━━━ Data in this exercise ━━━

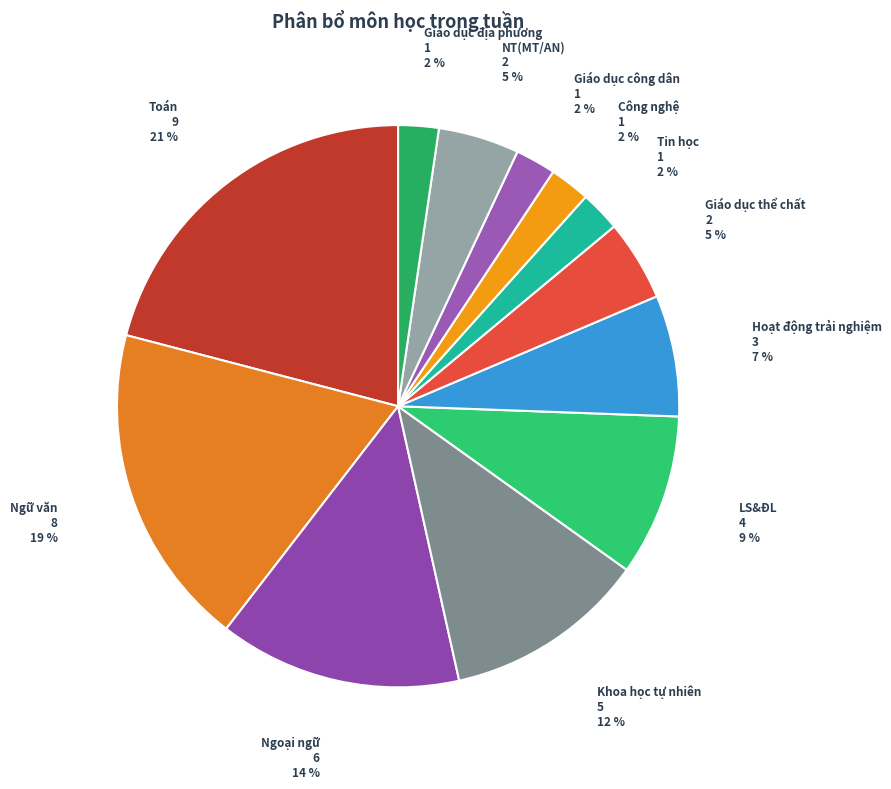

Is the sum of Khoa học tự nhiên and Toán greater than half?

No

━━━
━━━ Data in this exercise ━━━

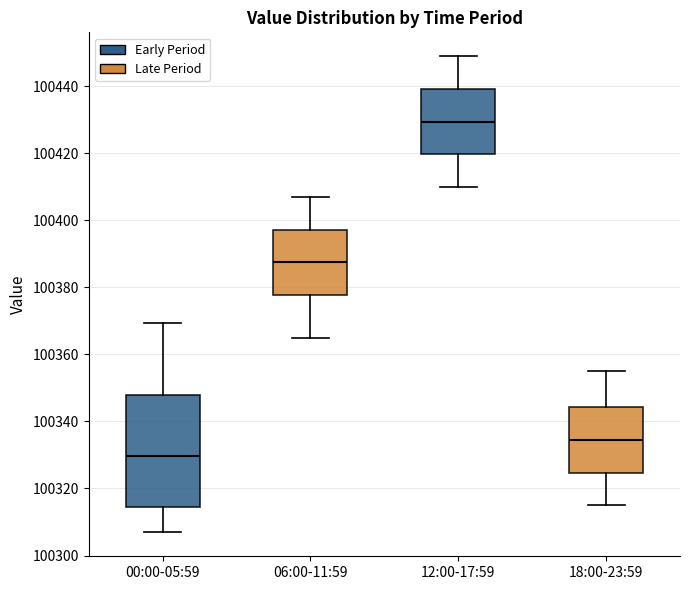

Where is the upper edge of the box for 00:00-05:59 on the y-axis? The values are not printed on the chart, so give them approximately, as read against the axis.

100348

━━━
━━━ Data in this exercise ━━━

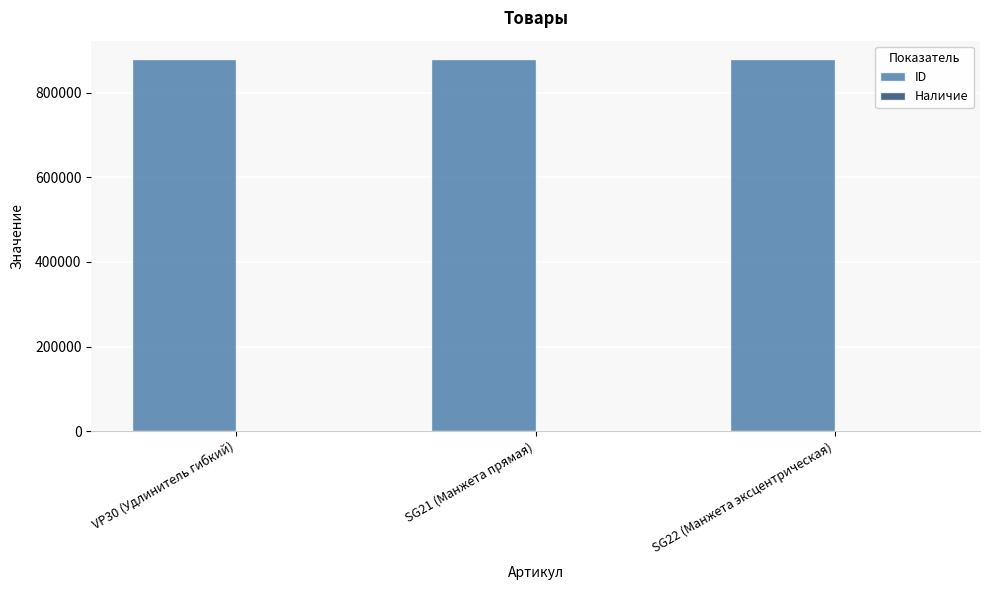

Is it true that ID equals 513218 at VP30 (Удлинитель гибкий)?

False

━━━

» Activity:
Locate each line above that contains the word "against" and copy it out in full.

» Response:
Where is the upper edge of the box for 00:00-05:59 on the y-axis? The values are not printed on the chart, so give them approximately, as read against the axis.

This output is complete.